A different register: bold silhouettes in terracotta and burgundy, geometric blocks, compositions built from flat, collaged forms. These works are more graphic, more architectural. They give a wall structure – a rhythm, a weight, a sense of intention. Where the first group softens a room, this one organises it. They work well above a console, at the end of a corridor, or anywhere the wall needs an anchor.
The most restrained works in the collection. Thin lines on an almost empty field, a faint grid barely visible beneath the surface, a texture that reveals itself only at close range. These pieces do not compete with anything in the room: they let the wall breathe while giving it just enough presence to feel considered.
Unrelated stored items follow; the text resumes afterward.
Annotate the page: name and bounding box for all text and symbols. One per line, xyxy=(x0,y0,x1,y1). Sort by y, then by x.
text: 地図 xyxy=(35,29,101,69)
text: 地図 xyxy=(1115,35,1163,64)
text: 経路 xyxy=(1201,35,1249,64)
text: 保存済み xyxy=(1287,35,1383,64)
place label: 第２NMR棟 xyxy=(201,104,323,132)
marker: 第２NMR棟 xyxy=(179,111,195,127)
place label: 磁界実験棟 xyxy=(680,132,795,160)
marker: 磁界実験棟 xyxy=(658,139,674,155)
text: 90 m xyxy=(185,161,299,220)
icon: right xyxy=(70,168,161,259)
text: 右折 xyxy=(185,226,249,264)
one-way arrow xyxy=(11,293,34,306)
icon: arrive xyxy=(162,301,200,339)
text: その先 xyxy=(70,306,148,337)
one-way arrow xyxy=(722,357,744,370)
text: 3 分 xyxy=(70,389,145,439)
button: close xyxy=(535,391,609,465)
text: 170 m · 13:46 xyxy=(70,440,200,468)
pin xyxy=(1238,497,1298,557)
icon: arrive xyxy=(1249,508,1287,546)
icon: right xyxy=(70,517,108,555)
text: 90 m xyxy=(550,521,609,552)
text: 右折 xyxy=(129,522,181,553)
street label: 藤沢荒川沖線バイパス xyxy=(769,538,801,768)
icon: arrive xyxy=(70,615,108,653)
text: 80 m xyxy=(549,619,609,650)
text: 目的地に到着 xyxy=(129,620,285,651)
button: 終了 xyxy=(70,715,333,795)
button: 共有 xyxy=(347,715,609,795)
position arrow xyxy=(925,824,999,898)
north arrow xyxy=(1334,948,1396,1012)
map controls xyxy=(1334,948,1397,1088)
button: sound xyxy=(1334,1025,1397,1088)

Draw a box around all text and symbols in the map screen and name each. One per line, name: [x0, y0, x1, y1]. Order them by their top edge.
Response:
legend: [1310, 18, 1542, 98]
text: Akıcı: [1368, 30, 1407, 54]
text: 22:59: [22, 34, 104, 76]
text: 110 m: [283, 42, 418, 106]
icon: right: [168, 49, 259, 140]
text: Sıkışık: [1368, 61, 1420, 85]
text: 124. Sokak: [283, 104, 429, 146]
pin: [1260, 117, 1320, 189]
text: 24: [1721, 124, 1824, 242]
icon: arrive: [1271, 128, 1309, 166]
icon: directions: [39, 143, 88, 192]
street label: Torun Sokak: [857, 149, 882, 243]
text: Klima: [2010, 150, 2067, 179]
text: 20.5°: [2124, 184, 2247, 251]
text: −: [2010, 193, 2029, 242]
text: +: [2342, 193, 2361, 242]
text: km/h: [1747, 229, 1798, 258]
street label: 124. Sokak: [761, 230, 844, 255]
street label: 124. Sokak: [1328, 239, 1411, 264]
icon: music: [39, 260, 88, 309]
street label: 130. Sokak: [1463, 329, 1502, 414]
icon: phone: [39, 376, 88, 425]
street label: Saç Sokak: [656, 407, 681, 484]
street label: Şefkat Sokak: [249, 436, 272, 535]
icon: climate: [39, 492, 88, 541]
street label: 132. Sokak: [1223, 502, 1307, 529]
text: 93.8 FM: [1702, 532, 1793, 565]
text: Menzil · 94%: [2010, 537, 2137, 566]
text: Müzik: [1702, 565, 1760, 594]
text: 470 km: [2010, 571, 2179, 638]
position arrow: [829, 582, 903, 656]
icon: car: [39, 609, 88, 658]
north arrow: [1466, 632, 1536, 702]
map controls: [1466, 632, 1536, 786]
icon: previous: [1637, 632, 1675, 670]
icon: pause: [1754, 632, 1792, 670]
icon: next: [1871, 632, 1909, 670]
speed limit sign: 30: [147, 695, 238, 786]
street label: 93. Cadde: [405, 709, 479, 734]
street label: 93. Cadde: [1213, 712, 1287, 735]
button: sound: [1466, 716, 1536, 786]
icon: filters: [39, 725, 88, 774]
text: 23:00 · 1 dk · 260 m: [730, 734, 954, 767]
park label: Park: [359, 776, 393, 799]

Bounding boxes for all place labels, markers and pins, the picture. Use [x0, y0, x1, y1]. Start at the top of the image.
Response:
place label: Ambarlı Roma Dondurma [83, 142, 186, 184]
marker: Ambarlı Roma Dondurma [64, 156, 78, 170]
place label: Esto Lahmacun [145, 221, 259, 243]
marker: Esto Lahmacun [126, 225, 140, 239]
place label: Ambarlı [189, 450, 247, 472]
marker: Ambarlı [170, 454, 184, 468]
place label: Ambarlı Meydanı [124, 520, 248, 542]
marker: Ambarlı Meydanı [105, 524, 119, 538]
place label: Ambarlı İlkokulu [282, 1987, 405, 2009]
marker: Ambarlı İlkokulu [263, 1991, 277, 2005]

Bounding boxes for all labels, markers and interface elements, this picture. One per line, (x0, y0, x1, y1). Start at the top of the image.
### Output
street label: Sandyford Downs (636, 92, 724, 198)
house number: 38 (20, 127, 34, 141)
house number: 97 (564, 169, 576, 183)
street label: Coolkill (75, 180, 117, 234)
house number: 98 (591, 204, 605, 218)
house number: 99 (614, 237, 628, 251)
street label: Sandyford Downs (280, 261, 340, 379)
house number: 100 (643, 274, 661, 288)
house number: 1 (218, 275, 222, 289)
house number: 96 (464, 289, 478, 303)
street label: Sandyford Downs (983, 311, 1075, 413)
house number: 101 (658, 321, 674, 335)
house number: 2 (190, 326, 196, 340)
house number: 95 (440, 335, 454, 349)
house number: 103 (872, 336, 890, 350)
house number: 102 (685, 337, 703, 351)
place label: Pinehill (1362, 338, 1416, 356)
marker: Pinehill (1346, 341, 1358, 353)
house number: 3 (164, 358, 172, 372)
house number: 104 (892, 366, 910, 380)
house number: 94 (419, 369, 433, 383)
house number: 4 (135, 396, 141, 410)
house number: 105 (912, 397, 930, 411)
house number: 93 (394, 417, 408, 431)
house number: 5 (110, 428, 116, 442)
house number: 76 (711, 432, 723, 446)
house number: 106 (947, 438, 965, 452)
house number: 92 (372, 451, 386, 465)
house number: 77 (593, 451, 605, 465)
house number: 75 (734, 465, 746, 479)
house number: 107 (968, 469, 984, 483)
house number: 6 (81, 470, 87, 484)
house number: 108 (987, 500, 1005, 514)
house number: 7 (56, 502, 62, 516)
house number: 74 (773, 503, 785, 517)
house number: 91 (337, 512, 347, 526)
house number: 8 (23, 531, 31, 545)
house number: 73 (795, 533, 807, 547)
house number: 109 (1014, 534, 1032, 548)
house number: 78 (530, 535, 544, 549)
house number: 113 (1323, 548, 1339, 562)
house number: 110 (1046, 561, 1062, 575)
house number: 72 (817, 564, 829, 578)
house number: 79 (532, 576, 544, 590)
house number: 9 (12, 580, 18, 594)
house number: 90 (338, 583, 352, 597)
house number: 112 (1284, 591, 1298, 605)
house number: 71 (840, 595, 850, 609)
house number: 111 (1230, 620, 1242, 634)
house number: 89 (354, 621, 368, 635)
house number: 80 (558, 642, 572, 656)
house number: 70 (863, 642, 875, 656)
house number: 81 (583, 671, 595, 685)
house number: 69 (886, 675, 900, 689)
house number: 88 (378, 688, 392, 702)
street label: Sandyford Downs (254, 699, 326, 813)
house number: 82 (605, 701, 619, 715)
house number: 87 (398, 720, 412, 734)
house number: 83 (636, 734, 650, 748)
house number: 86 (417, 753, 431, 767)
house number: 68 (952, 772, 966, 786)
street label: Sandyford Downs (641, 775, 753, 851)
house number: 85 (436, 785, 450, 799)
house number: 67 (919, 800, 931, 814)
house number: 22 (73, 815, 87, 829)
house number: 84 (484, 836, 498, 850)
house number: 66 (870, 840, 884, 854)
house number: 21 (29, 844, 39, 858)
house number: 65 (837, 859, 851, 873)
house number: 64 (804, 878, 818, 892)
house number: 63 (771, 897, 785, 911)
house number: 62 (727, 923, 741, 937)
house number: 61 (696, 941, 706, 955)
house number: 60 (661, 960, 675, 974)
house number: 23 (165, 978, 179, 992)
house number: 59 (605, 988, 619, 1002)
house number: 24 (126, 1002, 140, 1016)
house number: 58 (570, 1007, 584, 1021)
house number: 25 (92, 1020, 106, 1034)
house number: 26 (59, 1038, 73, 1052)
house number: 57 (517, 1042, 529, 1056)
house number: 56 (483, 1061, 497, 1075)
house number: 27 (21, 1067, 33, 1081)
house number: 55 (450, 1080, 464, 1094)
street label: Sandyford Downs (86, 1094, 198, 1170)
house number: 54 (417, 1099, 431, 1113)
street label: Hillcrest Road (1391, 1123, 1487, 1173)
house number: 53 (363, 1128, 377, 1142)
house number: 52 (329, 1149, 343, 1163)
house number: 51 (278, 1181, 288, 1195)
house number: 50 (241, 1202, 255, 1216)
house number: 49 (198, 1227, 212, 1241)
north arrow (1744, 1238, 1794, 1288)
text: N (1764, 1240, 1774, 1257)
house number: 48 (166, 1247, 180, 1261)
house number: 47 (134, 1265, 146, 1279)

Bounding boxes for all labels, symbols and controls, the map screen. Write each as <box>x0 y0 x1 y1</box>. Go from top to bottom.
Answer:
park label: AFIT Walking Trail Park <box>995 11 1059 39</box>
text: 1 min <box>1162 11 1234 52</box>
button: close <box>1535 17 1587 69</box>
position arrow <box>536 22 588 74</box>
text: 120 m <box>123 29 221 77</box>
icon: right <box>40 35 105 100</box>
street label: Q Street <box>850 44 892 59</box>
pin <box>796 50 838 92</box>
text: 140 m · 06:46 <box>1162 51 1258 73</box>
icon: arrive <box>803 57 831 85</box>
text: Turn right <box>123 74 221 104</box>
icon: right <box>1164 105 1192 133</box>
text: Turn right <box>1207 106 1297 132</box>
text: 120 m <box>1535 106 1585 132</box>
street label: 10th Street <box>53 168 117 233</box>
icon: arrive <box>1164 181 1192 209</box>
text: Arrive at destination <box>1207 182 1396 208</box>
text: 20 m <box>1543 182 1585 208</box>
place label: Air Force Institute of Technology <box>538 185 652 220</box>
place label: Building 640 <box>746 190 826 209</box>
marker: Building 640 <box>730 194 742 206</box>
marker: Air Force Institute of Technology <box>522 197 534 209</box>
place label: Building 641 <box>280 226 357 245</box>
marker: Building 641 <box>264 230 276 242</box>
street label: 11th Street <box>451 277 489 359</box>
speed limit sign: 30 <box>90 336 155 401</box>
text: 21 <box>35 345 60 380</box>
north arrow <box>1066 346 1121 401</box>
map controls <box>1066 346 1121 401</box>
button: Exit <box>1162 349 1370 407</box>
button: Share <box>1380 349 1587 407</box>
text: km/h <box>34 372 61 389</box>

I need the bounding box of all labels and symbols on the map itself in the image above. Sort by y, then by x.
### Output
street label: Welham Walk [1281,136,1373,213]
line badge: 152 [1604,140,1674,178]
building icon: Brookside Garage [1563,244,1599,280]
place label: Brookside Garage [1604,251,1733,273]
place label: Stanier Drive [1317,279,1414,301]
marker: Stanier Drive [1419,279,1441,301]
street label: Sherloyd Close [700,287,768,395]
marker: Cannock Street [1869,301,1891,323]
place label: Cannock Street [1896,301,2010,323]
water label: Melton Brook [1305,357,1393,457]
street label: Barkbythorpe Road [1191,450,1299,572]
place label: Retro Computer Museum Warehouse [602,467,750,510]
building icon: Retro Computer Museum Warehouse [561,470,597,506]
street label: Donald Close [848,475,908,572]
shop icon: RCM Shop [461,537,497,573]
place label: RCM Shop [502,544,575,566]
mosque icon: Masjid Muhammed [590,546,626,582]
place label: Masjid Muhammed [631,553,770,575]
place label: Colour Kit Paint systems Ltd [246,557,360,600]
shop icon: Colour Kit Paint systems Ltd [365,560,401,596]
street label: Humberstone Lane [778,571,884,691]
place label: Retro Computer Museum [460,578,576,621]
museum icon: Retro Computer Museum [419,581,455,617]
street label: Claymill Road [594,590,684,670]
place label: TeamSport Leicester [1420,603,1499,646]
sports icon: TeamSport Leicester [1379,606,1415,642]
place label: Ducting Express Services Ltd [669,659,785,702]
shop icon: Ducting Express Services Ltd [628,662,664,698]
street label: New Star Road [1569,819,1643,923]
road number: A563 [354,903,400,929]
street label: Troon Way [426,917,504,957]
For interiors where calm is the point, they do the most with the least.
The palette across all three groups stays within the same tonal family, which means works from different groups can hang together without clashing. A large gestural piece beside a smaller geometric one; a pair of restrained traces flanking a bolder shape. The collection is designed to mix. A single work anchors a wall on its own; two or three in a group create a conversation.